Step 1 : Write down the coefficients of the dividend into division table. Put the zero from $ x + 3 = 0 $ ( $ x = \color{blue}{ -3 } $ ) at the left.
$$ \begin{array}{c|rrrrrr}\color{blue}{-3}&1&0&-5&0&2&0\\& & & & & & \\ \hline &&&&&& \end{array} $$Step 1 : Bring down the leading coefficient to the bottom row.
$$ \begin{array}{c|rrrrrr}-3&\color{orangered}{ 1 }&0&-5&0&2&0\\& & & & & & \\ \hline &\color{orangered}{1}&&&&& \end{array} $$Step 2 : Multiply by the number on the left, and carry the result into the next column: $ \color{blue}{ -3 } \cdot \color{blue}{ 1 } = \color{blue}{ -3 } $.
$$ \begin{array}{c|rrrrrr}\color{blue}{-3}&1&0&-5&0&2&0\\& & \color{blue}{-3} & & & & \\ \hline &\color{blue}{1}&&&&& \end{array} $$Step 3 : Add down last column: $ \color{orangered}{ 0 } + \color{orangered}{ \left( -3 \right) } = \color{orangered}{ -3 } $
$$ \begin{array}{c|rrrrrr}-3&1&\color{orangered}{ 0 }&-5&0&2&0\\& & \color{orangered}{-3} & & & & \\ \hline &1&\color{orangered}{-3}&&&& \end{array} $$Step 4 : Multiply by the number on the left, and carry the result into the next column: $ \color{blue}{ -3 } \cdot \color{blue}{ \left( -3 \right) } = \color{blue}{ 9 } $.
$$ \begin{array}{c|rrrrrr}\color{blue}{-3}&1&0&-5&0&2&0\\& & -3& \color{blue}{9} & & & \\ \hline &1&\color{blue}{-3}&&&& \end{array} $$Step 5 : Add down last column: $ \color{orangered}{ -5 } + \color{orangered}{ 9 } = \color{orangered}{ 4 } $
$$ \begin{array}{c|rrrrrr}-3&1&0&\color{orangered}{ -5 }&0&2&0\\& & -3& \color{orangered}{9} & & & \\ \hline &1&-3&\color{orangered}{4}&&& \end{array} $$Step 6 : Multiply by the number on the left, and carry the result into the next column: $ \color{blue}{ -3 } \cdot \color{blue}{ 4 } = \color{blue}{ -12 } $.

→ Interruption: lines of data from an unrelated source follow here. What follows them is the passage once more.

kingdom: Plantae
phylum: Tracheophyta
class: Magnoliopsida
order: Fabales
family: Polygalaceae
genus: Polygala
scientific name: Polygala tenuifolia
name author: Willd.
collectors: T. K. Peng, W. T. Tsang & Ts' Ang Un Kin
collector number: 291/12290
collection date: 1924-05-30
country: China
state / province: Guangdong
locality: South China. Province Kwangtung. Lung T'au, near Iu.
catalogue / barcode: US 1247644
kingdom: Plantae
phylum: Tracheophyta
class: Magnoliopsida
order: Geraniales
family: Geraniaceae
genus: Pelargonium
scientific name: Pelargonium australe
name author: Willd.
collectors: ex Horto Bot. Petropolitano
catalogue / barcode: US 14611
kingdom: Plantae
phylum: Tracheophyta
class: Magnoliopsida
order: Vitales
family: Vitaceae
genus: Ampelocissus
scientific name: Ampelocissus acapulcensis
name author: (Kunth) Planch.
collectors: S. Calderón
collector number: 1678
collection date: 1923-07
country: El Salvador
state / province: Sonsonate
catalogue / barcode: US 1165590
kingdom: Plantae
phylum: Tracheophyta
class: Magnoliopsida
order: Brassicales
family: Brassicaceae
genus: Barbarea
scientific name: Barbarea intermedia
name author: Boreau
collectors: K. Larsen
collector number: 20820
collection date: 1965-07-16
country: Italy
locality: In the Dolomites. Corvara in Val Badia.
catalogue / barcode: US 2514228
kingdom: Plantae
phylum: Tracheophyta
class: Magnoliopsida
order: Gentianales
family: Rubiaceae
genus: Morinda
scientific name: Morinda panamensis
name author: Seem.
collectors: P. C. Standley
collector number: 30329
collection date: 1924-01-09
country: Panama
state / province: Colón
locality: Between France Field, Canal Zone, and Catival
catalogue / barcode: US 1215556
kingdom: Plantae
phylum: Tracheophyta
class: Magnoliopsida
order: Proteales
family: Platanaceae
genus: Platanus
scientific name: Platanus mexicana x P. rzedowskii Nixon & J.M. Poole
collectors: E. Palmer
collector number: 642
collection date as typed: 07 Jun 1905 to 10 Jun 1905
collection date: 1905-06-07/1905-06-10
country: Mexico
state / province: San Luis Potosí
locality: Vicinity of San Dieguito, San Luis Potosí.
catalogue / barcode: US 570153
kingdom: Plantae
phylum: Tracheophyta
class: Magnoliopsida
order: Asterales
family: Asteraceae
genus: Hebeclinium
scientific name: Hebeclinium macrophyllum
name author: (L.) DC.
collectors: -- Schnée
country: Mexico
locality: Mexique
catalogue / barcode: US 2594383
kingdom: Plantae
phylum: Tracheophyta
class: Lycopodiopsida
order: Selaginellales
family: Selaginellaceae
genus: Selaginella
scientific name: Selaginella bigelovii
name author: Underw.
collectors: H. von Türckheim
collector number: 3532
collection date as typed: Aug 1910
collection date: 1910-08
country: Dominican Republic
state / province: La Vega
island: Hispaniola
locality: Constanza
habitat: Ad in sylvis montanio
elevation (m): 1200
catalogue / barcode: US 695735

$$ \begin{array}{c|rrrrrr}\color{blue}{-3}&1&0&-5&0&2&0\\& & -3& 9& \color{blue}{-12} & & \\ \hline &1&-3&\color{blue}{4}&&& \end{array} $$Step 7 : Add down last column: $ \color{orangered}{ 0 } + \color{orangered}{ \left( -12 \right) } = \color{orangered}{ -12 } $
$$ \begin{array}{c|rrrrrr}-3&1&0&-5&\color{orangered}{ 0 }&2&0\\& & -3& 9& \color{orangered}{-12} & & \\ \hline &1&-3&4&\color{orangered}{-12}&& \end{array} $$Step 8 : Multiply by the number on the left, and carry the result into the next column: $ \color{blue}{ -3 } \cdot \color{blue}{ \left( -12 \right) } = \color{blue}{ 36 } $.
$$ \begin{array}{c|rrrrrr}\color{blue}{-3}&1&0&-5&0&2&0\\& & -3& 9& -12& \color{blue}{36} & \\ \hline &1&-3&4&\color{blue}{-12}&& \end{array} $$Step 9 : Add down last column: $ \color{orangered}{ 2 } + \color{orangered}{ 36 } = \color{orangered}{ 38 } $
$$ \begin{array}{c|rrrrrr}-3&1&0&-5&0&\color{orangered}{ 2 }&0\\& & -3& 9& -12& \color{orangered}{36} & \\ \hline &1&-3&4&-12&\color{orangered}{38}& \end{array} $$Step 10 : Multiply by the number on the left, and carry the result into the next column: $ \color{blue}{ -3 } \cdot \color{blue}{ 38 } = \color{blue}{ -114 } $.
$$ \begin{array}{c|rrrrrr}\color{blue}{-3}&1&0&-5&0&2&0\\& & -3& 9& -12& 36& \color{blue}{-114} \\ \hline &1&-3&4&-12&\color{blue}{38}& \end{array} $$Step 11 : Add down last column: $ \color{orangered}{ 0 } + \color{orangered}{ \left( -114 \right) } = \color{orangered}{ -114 } $
$$ \begin{array}{c|rrrrrr}-3&1&0&-5&0&2&\color{orangered}{ 0 }\\& & -3& 9& -12& 36& \color{orangered}{-114} \\ \hline &\color{blue}{1}&\color{blue}{-3}&\color{blue}{4}&\color{blue}{-12}&\color{blue}{38}&\color{orangered}{-114} \end{array} $$Remainder is the last entry in the bottom row $ \left(\color{red}{ -114 }\right) $.